> _Work request_
Each line below must be printed exactly as it stands.

Data excerpts
Segment Open

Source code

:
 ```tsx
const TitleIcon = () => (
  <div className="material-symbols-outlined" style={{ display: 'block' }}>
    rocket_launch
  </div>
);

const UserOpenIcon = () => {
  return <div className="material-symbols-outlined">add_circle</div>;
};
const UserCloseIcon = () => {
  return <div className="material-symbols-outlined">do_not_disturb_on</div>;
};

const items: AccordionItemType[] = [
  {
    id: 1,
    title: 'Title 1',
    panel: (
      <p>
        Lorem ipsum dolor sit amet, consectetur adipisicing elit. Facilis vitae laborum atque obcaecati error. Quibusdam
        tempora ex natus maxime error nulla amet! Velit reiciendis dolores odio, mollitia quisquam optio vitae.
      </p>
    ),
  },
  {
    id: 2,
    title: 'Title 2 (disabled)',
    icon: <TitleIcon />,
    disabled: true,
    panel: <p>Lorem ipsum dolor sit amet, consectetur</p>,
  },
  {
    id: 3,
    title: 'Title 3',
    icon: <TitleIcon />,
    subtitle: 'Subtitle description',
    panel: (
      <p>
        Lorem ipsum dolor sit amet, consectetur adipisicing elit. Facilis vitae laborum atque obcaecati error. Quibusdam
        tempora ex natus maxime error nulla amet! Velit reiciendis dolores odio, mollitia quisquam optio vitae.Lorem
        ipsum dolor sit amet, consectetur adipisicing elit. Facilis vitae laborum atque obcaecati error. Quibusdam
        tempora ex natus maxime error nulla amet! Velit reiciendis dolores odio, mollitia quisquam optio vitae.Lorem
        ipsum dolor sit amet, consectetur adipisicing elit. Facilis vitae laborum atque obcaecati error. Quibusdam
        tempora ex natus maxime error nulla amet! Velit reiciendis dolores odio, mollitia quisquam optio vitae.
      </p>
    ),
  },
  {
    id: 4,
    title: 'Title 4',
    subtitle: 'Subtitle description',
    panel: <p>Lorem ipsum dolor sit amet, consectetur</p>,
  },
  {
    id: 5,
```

Segment Closed

> _Result_
Source code

:
 ```tsx
const TitleIcon = () => (
  <div className="material-symbols-outlined" style={{ display: 'block' }}>
    rocket_launch
  </div>
);

const UserOpenIcon = () => {
  return <div className="material-symbols-outlined">add_circle</div>;
};
const UserCloseIcon = () => {
  return <div className="material-symbols-outlined">do_not_disturb_on</div>;
};

const items: AccordionItemType[] = [
  {
    id: 1,
    title: 'Title 1',
    panel: (
      <p>
        Lorem ipsum dolor sit amet, consectetur adipisicing elit. Facilis vitae laborum atque obcaecati error. Quibusdam
        tempora ex natus maxime error nulla amet! Velit reiciendis dolores odio, mollitia quisquam optio vitae.
      </p>
    ),
  },
  {
    id: 2,
    title: 'Title 2 (disabled)',
    icon: <TitleIcon />,
    disabled: true,
    panel: <p>Lorem ipsum dolor sit amet, consectetur</p>,
  },
  {
    id: 3,
    title: 'Title 3',
    icon: <TitleIcon />,
    subtitle: 'Subtitle description',
    panel: (
      <p>
        Lorem ipsum dolor sit amet, consectetur adipisicing elit. Facilis vitae laborum atque obcaecati error. Quibusdam
        tempora ex natus maxime error nulla amet! Velit reiciendis dolores odio, mollitia quisquam optio vitae.Lorem
        ipsum dolor sit amet, consectetur adipisicing elit. Facilis vitae laborum atque obcaecati error. Quibusdam
        tempora ex natus maxime error nulla amet! Velit reiciendis dolores odio, mollitia quisquam optio vitae.Lorem
        ipsum dolor sit amet, consectetur adipisicing elit. Facilis vitae laborum atque obcaecati error. Quibusdam
        tempora ex natus maxime error nulla amet! Velit reiciendis dolores odio, mollitia quisquam optio vitae.
      </p>
    ),
  },
  {
    id: 4,
    title: 'Title 4',
    subtitle: 'Subtitle description',
    panel: <p>Lorem ipsum dolor sit amet, consectetur</p>,
  },
  {
    id: 5,
```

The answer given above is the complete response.